| Brief |
Every record below must come back exactly as written, with the images dropped.

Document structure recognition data
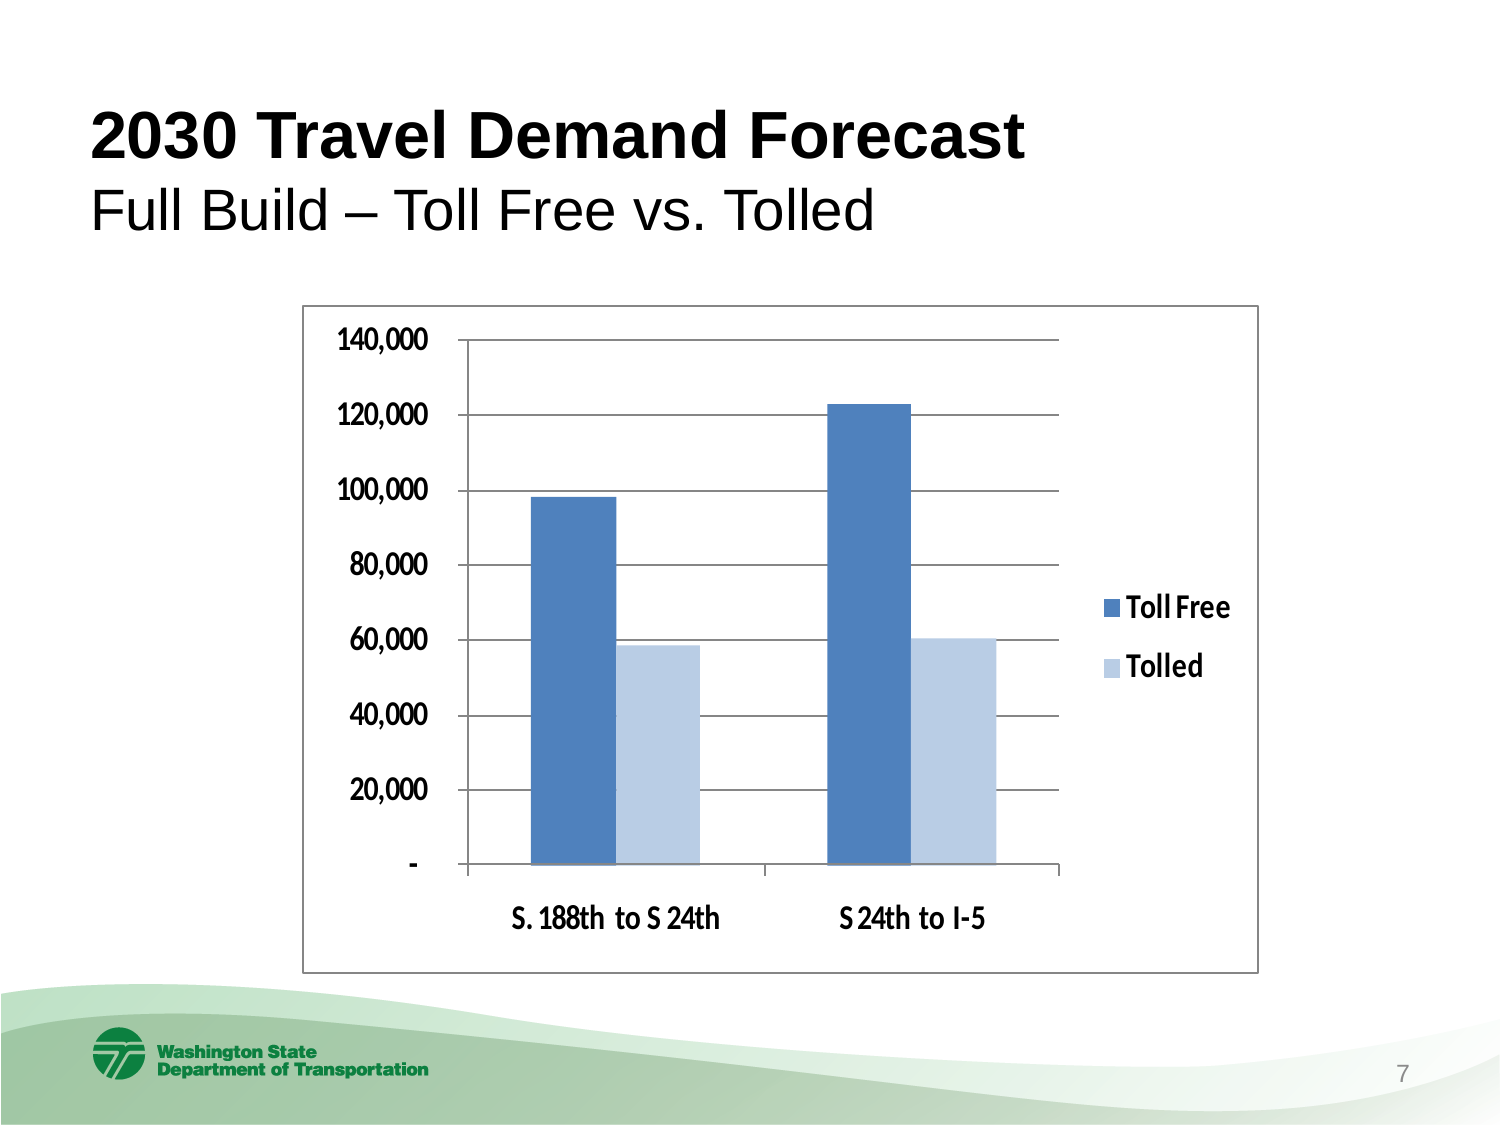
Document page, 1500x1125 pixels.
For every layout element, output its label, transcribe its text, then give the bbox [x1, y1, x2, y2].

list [299, 301, 1260, 975]
picture [0, 0, 1500, 1125]
title 2030 Travel Demand Forecast Full Build – Toll Free vs. Tolled [75, 72, 1425, 261]
slide_number 7 [1074, 1042, 1425, 1103]
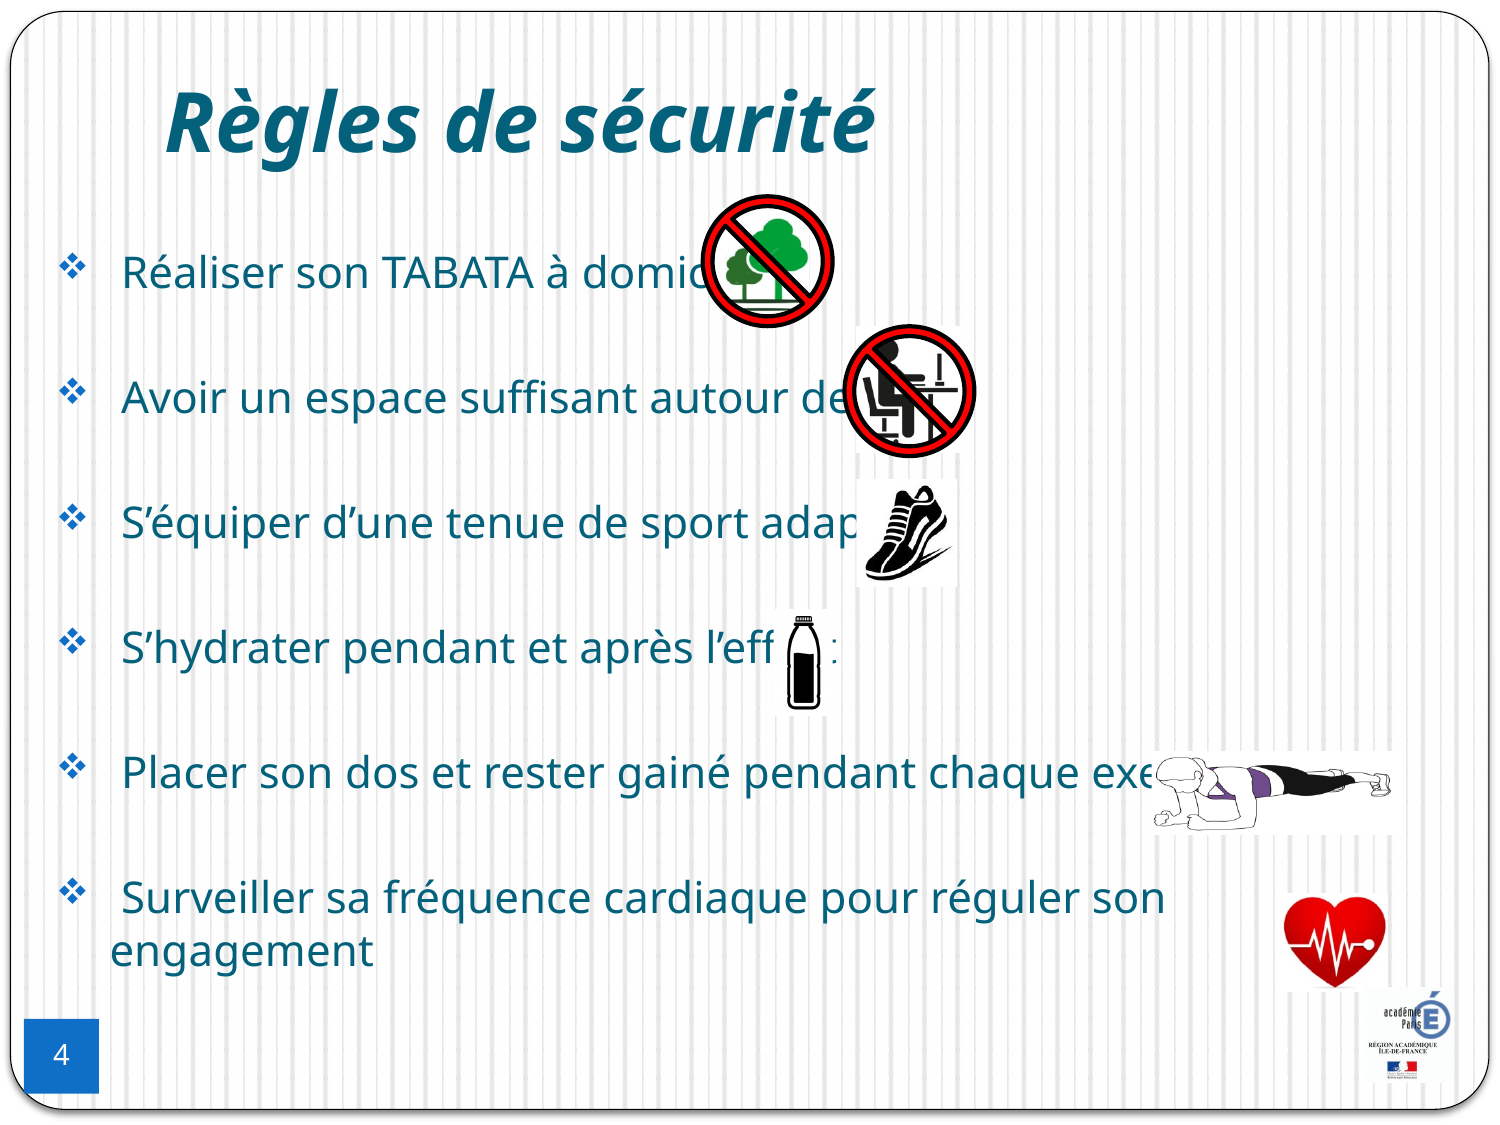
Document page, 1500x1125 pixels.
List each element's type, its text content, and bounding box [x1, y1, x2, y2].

text_box Réaliser son TABATA à domicile Avoir un espace suffisant autour de soi S’équiper d’une tenue de sport adaptée S’hydrater pendant et après l’effort Placer son dos et rester gainé pendant chaque exercice Surveiller sa fréquence cardiaque pour réguler son engagement [41, 237, 1425, 988]
text_box [741, 323, 794, 329]
text_box [729, 194, 806, 206]
picture [11, 12, 1488, 1108]
text_box [968, 358, 977, 424]
text_box Règles de sécurité [150, 45, 1425, 185]
text_box [842, 360, 850, 423]
text_box [815, 213, 835, 309]
text_box <numéro> [23, 1018, 99, 1094]
text_box [700, 228, 709, 294]
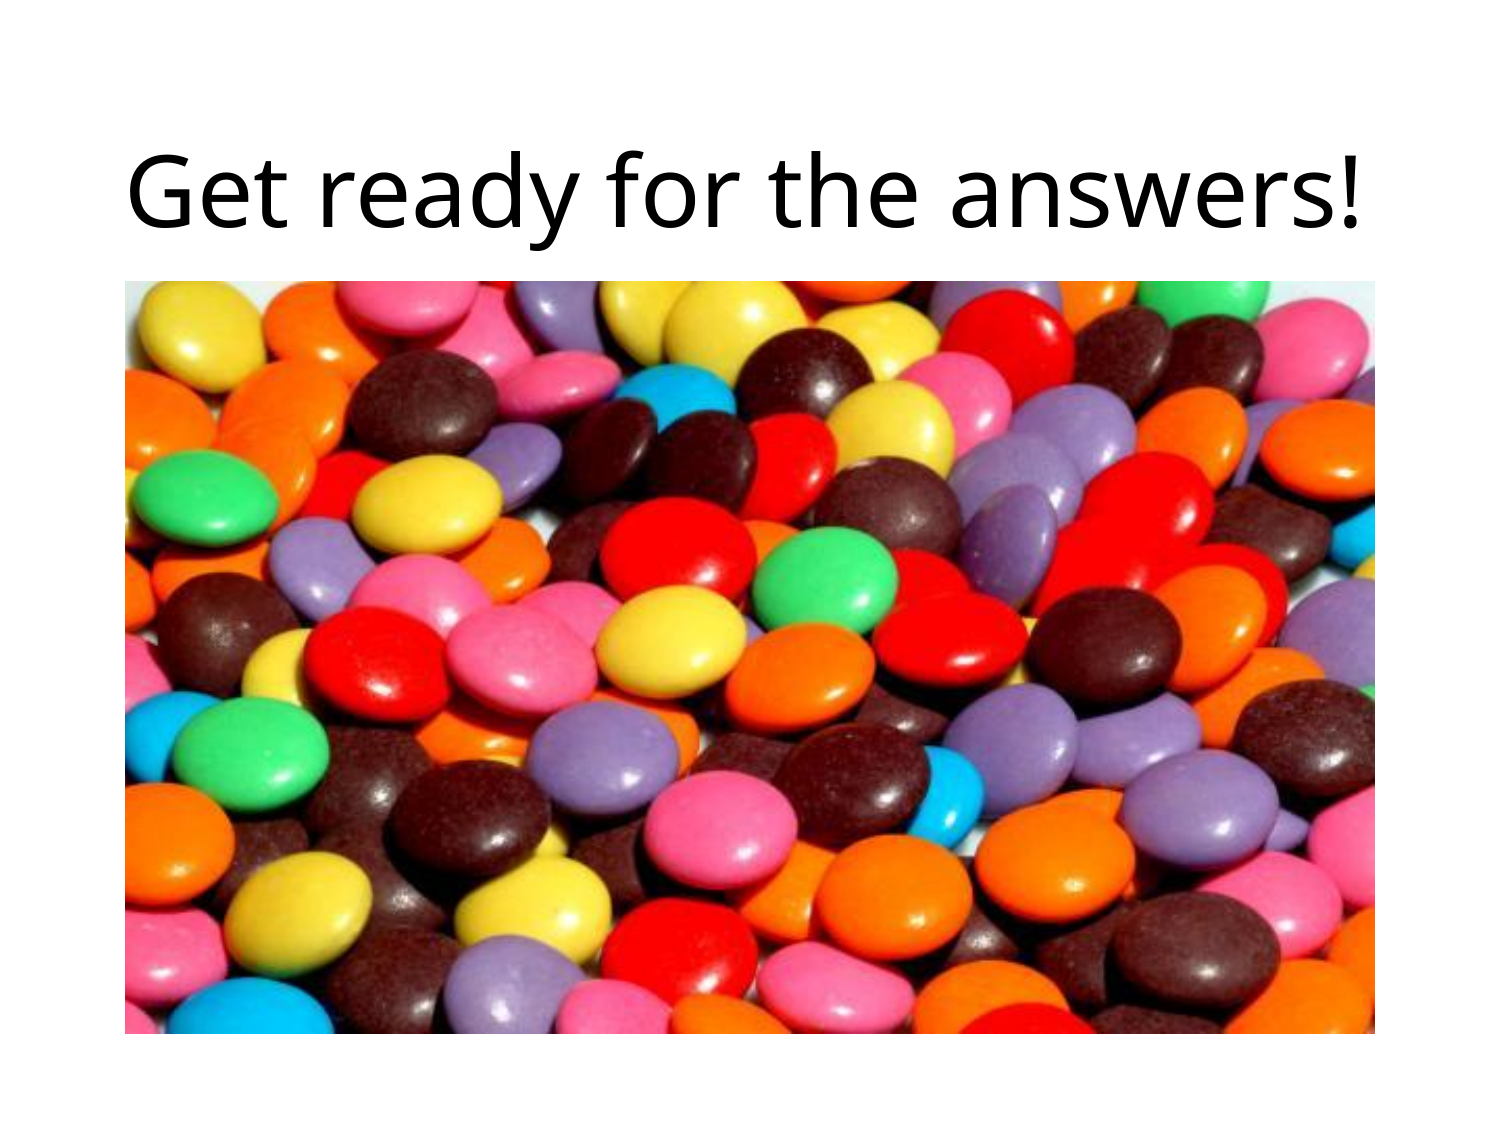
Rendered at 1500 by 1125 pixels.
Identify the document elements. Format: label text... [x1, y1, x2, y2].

picture [124, 280, 1376, 1034]
picture [1365, 521, 1376, 544]
title Get ready for the answers! [70, 93, 1421, 282]
picture [156, 763, 163, 774]
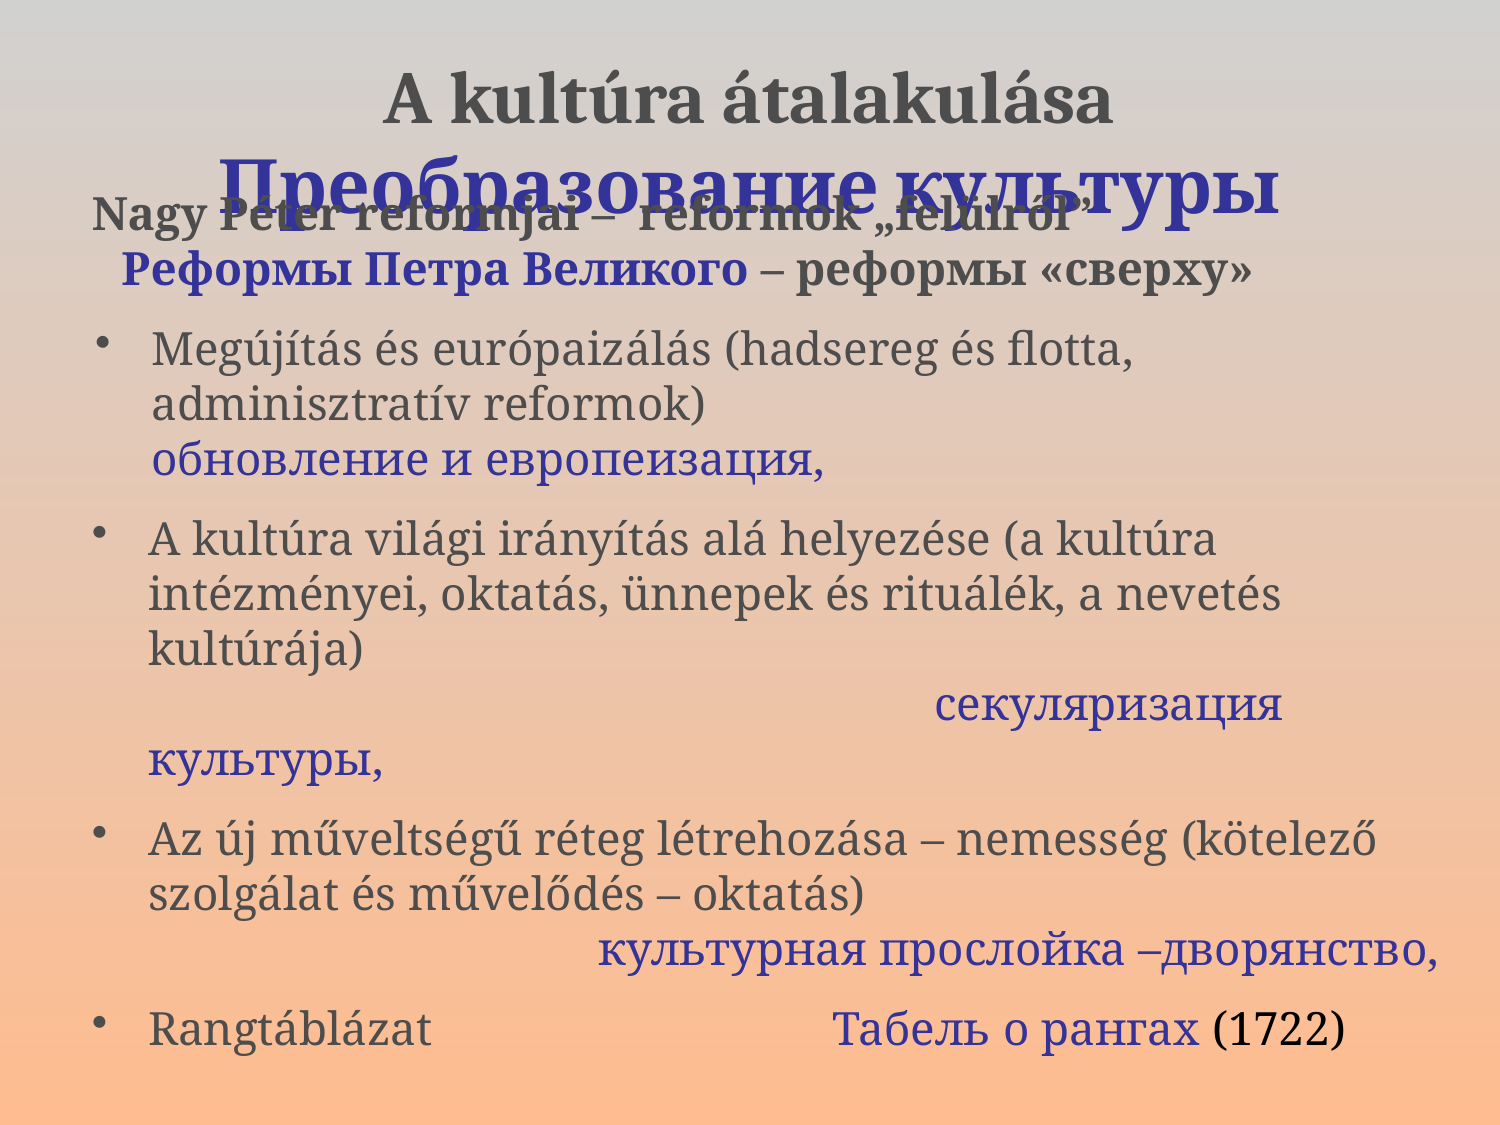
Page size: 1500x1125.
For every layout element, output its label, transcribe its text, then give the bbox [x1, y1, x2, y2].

| Response |
Document page, 1500x1125 pixels.
For every layout element, output its label, transcribe its text, then give the bbox [x1, y1, x2, y2].

list [299, 301, 1260, 975]
picture [0, 0, 1500, 1125]
title 2030 Travel Demand Forecast Full Build – Toll Free vs. Tolled [75, 72, 1425, 261]
slide_number 7 [1074, 1042, 1425, 1103]
Document page, 1500x1125 pixels.
List each element's type, its text content, and bounding box [x1, y1, x2, y2].

text_box Réaliser son TABATA à domicile Avoir un espace suffisant autour de soi S’équiper d’une tenue de sport adaptée S’hydrater pendant et après l’effort Placer son dos et rester gainé pendant chaque exercice Surveiller sa fréquence cardiaque pour réguler son engagement [41, 237, 1425, 988]
text_box [741, 323, 794, 329]
text_box [729, 194, 806, 206]
picture [11, 12, 1488, 1108]
text_box [968, 358, 977, 424]
text_box Règles de sécurité [150, 45, 1425, 185]
text_box [842, 360, 850, 423]
text_box [815, 213, 835, 309]
text_box <numéro> [23, 1018, 99, 1094]
text_box [700, 228, 709, 294]
Rendered at 1500 by 1125 pixels.
Identify the document elements. Format: label text... [x1, y1, x2, y2].

picture [124, 280, 1376, 1034]
picture [1365, 521, 1376, 544]
title Get ready for the answers! [70, 93, 1421, 282]
picture [156, 763, 163, 774]
Page size: 1500x1125.
For every layout element, output its label, transcribe its text, then give the bbox [x1, y1, x2, y2].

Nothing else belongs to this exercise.